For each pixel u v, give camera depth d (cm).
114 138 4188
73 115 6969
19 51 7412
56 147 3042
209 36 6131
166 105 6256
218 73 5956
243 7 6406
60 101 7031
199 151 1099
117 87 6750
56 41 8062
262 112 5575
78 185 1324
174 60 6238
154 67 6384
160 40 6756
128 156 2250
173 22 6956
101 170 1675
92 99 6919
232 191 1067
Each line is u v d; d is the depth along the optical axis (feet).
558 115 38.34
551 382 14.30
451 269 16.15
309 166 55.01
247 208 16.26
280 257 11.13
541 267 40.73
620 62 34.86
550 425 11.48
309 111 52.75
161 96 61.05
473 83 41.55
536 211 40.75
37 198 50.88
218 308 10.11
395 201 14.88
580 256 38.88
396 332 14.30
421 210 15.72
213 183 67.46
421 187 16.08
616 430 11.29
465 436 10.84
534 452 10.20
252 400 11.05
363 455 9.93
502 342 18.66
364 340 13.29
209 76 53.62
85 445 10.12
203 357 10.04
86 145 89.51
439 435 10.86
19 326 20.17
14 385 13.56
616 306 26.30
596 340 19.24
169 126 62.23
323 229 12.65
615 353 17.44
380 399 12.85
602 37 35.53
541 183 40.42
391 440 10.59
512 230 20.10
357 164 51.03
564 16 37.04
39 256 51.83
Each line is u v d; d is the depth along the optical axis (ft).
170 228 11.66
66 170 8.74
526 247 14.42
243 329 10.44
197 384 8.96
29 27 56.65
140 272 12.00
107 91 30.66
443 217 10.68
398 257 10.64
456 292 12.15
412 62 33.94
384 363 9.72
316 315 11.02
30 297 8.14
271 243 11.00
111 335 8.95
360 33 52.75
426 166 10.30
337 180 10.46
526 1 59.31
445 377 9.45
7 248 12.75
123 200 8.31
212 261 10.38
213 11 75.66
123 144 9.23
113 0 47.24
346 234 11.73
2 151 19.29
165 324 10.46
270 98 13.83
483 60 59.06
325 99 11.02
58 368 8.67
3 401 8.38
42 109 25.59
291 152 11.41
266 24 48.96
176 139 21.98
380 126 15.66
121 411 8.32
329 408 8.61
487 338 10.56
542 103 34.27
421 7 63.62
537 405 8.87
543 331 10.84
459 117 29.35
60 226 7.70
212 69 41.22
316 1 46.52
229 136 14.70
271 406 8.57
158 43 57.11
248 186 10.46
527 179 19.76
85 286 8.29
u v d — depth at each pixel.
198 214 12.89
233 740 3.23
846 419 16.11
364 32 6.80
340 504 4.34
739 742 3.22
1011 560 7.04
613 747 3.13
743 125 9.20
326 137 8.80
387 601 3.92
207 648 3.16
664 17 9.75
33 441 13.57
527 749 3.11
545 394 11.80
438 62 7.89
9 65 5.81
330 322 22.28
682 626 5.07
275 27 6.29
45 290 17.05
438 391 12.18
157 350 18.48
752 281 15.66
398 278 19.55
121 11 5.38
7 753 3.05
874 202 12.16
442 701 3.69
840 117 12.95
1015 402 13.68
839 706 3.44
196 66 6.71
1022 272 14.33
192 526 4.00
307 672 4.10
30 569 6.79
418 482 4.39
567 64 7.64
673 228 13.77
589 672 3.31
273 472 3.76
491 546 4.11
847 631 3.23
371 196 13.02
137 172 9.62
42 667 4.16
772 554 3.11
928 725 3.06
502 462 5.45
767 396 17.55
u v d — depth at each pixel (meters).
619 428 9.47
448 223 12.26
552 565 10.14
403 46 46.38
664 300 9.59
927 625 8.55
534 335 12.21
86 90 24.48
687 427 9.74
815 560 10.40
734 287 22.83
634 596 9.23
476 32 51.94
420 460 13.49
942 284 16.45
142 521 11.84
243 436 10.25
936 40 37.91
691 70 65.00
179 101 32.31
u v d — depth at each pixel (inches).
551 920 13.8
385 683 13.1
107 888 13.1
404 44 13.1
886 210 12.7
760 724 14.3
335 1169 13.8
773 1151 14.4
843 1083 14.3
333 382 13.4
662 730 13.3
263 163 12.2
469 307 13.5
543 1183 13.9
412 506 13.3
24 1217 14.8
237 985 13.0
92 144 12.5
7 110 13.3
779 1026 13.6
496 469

- _Work item_:
Could you repeat the listing above, exactly as it is shown?

- _Solution below_:
For each pixel u v, give camera depth d (cm).
114 138 4188
73 115 6969
19 51 7412
56 147 3042
209 36 6131
166 105 6256
218 73 5956
243 7 6406
60 101 7031
199 151 1099
117 87 6750
56 41 8062
262 112 5575
78 185 1324
174 60 6238
154 67 6384
160 40 6756
128 156 2250
173 22 6956
101 170 1675
92 99 6919
232 191 1067
Each line is u v d; d is the depth along the optical axis (feet).
558 115 38.34
551 382 14.30
451 269 16.15
309 166 55.01
247 208 16.26
280 257 11.13
541 267 40.73
620 62 34.86
550 425 11.48
309 111 52.75
161 96 61.05
473 83 41.55
536 211 40.75
37 198 50.88
218 308 10.11
395 201 14.88
580 256 38.88
396 332 14.30
421 210 15.72
213 183 67.46
421 187 16.08
616 430 11.29
465 436 10.84
534 452 10.20
252 400 11.05
363 455 9.93
502 342 18.66
364 340 13.29
209 76 53.62
85 445 10.12
203 357 10.04
86 145 89.51
439 435 10.86
19 326 20.17
14 385 13.56
616 306 26.30
596 340 19.24
169 126 62.23
323 229 12.65
615 353 17.44
380 399 12.85
602 37 35.53
541 183 40.42
391 440 10.59
512 230 20.10
357 164 51.03
564 16 37.04
39 256 51.83
Each line is u v d; d is the depth along the optical axis (ft).
170 228 11.66
66 170 8.74
526 247 14.42
243 329 10.44
197 384 8.96
29 27 56.65
140 272 12.00
107 91 30.66
443 217 10.68
398 257 10.64
456 292 12.15
412 62 33.94
384 363 9.72
316 315 11.02
30 297 8.14
271 243 11.00
111 335 8.95
360 33 52.75
426 166 10.30
337 180 10.46
526 1 59.31
445 377 9.45
7 248 12.75
123 200 8.31
212 261 10.38
213 11 75.66
123 144 9.23
113 0 47.24
346 234 11.73
2 151 19.29
165 324 10.46
270 98 13.83
483 60 59.06
325 99 11.02
58 368 8.67
3 401 8.38
42 109 25.59
291 152 11.41
266 24 48.96
176 139 21.98
380 126 15.66
121 411 8.32
329 408 8.61
487 338 10.56
542 103 34.27
421 7 63.62
537 405 8.87
543 331 10.84
459 117 29.35
60 226 7.70
212 69 41.22
316 1 46.52
229 136 14.70
271 406 8.57
158 43 57.11
248 186 10.46
527 179 19.76
85 286 8.29
u v d — depth at each pixel.
198 214 12.89
233 740 3.23
846 419 16.11
364 32 6.80
340 504 4.34
739 742 3.22
1011 560 7.04
613 747 3.13
743 125 9.20
326 137 8.80
387 601 3.92
207 648 3.16
664 17 9.75
33 441 13.57
527 749 3.11
545 394 11.80
438 62 7.89
9 65 5.81
330 322 22.28
682 626 5.07
275 27 6.29
45 290 17.05
438 391 12.18
157 350 18.48
752 281 15.66
398 278 19.55
121 11 5.38
7 753 3.05
874 202 12.16
442 701 3.69
840 117 12.95
1015 402 13.68
839 706 3.44
196 66 6.71
1022 272 14.33
192 526 4.00
307 672 4.10
30 569 6.79
418 482 4.39
567 64 7.64
673 228 13.77
589 672 3.31
273 472 3.76
491 546 4.11
847 631 3.23
371 196 13.02
137 172 9.62
42 667 4.16
772 554 3.11
928 725 3.06
502 462 5.45
767 396 17.55
u v d — depth at each pixel (meters).
619 428 9.47
448 223 12.26
552 565 10.14
403 46 46.38
664 300 9.59
927 625 8.55
534 335 12.21
86 90 24.48
687 427 9.74
815 560 10.40
734 287 22.83
634 596 9.23
476 32 51.94
420 460 13.49
942 284 16.45
142 521 11.84
243 436 10.25
936 40 37.91
691 70 65.00
179 101 32.31
u v d — depth at each pixel (inches).
551 920 13.8
385 683 13.1
107 888 13.1
404 44 13.1
886 210 12.7
760 724 14.3
335 1169 13.8
773 1151 14.4
843 1083 14.3
333 382 13.4
662 730 13.3
263 163 12.2
469 307 13.5
543 1183 13.9
412 506 13.3
24 1217 14.8
237 985 13.0
92 144 12.5
7 110 13.3
779 1026 13.6
496 469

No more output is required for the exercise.